Colocarlos, uno muy cerca de otro, es una invitación
a las plagas, como la de muérdago o injerto. “Al
estar muy juntas las copas, las semillas de esta planta hemiparásita
pueden pasar, en el excremento de las aves, a varios árboles,
e infectarlos simultáneamente”, añadió.
Especies adecuadas
México es uno de los países donde crecen
numerosas especies de encinos, que van de uno, hasta 20 metros
de altura. De acuerdo con el experto, varios de ellos serían
adecuados para nuestra urbe.
“En el valle de México tenemos siete especies
de encinos de copas chaparritas y redondas; también hay
otras mexicanas, que son similares a los árboles de Navidad,
pero deben ser sembradas en zonas abiertas”, resaltó.
Otras especies adecuadas son el capulín, cuyo
fruto sirve para alimentar a los pájaros, por un lado,
y para hacer tamales de capulín, por el otro; el liquidámbar,
nativo de Veracruz hasta Chiapas, y cuyas hojas tienen forma de
estrella y cambian de color entre noviembre y diciembre; el tepozán,
originario del centro del país, muy resistente a los pedregales
y al clima, y con follaje casi todo el año, y el ahuehuete,
que es muy bueno en los lugares donde abunda agua en el subsuelo,
mencionó.
“En cuanto al sauce, prefiero el ahuejote al sauce
llorón, que no es una especie mexicana, aunque por aquí
lo siembran.
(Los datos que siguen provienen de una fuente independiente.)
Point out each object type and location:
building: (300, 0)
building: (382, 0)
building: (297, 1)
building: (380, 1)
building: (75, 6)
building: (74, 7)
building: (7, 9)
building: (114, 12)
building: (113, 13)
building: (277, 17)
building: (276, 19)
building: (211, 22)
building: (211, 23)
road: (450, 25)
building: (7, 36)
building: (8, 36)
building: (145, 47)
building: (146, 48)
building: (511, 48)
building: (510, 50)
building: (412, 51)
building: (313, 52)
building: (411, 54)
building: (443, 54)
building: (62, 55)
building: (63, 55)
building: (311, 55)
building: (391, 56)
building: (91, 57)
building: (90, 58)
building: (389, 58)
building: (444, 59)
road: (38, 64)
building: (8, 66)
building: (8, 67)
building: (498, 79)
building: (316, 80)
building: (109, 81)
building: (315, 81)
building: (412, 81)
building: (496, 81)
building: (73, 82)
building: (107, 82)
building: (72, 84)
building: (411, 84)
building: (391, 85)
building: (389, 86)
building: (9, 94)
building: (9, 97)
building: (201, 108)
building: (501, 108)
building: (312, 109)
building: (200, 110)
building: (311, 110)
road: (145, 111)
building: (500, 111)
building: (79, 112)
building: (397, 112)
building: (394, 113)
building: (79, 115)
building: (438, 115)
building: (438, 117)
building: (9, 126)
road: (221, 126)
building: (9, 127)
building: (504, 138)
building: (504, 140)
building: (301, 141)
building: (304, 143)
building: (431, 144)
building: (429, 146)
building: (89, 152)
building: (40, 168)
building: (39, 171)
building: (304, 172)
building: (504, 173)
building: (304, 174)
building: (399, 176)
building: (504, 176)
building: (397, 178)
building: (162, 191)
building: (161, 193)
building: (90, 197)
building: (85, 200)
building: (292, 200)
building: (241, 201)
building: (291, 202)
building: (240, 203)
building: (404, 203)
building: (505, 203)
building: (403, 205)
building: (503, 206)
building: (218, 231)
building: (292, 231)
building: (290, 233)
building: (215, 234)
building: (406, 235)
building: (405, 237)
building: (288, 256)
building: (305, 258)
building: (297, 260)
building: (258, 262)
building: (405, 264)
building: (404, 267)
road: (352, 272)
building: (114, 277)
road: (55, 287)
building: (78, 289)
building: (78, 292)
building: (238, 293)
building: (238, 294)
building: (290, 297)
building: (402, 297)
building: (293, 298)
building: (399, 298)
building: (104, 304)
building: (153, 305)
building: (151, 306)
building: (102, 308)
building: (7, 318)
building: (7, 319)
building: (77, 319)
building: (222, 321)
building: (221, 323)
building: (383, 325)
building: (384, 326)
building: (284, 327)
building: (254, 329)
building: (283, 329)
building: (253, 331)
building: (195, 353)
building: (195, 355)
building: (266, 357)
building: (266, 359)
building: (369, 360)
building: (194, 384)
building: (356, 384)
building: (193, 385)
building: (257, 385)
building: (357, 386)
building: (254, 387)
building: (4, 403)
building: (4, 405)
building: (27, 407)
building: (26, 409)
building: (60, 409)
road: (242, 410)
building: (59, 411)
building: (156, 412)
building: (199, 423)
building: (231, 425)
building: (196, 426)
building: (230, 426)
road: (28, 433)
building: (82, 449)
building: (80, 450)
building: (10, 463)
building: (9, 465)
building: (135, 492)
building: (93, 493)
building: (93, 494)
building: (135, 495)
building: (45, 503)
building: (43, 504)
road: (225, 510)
De hecho, el ahuejote se usa en las orillas de las
chinampas para detener el suelo”, señaló.
Una plaga recorre el DF
El muérdago o injerto crece naturalmente en la
cuenca del río Balsas y ataca a especies de árboles
del valle de México, como los capulines, álamos
y fresnos.
“Cuando uno camina por Paseo de la Reforma, la
mitad de los árboles verdes muy bonitos que ve, están
muertos. En esos casos, lo verde es el muérdago”,
informó Bye.
La raíz del muérdago penetra la rama del
árbol invadido, y la mejor forma de controlarlo es hacer
podas sanitarias, cortar las ramas que tienen plaga para que no
se reproduzca.
El eucalipto, una especie dañina
Las raíces del eucalipto se apropian del espacio
y exudan sustancias que inhiben la germinación y crecimiento
de otras especies cercanas; además, se desarrollan rápido.
Mientras un encino tarda unos cinco años en crecer un metro,
el eucalipto lo hace en 12 meses, y cuando alcanza los 15 años,
produce miles de semillas que germinan a gran velocidad.
Bye y sus colaboradores estudiaron, hace tiempo, los
mapas de Ciudad Universitaria, y concluyeron que en 1954 había
en la zona unos siete u ocho eucaliptos, pero una encuesta reciente
indicó que ahora debe haber cerca de medio millón,
lo que no es benéfico para los otros árboles y plantas.
La flor de esa especie contiene sustancias medicinales
que, sin embargo, se vuelven tóxicas para las abejas nativas
cuando su concentración es muy alta.
“Durante la floración, después de
una sequía, a un eucalipto llegan abejas nativas (existen
más de 20 especies en la reserva del Pedregal) en busca
de néctar para hacer miel. Entonces, como la flor está
saturada con esas sustancias, y el insecto no cuenta con un buche
para transportar el líquido azucarado, éste llega
directamente a su intestino y las mata”.
En cambio, las abejas melíferas, algunas ya africanizadas
(que ya se encuentran en CU), sí tienen un buche que permite
guardarlo y llevarlo al panal, sin que llegue al intestino. Así,
con menos competencia, el número de abejas africanizadas
se puede incrementar”, concluyó el investigador.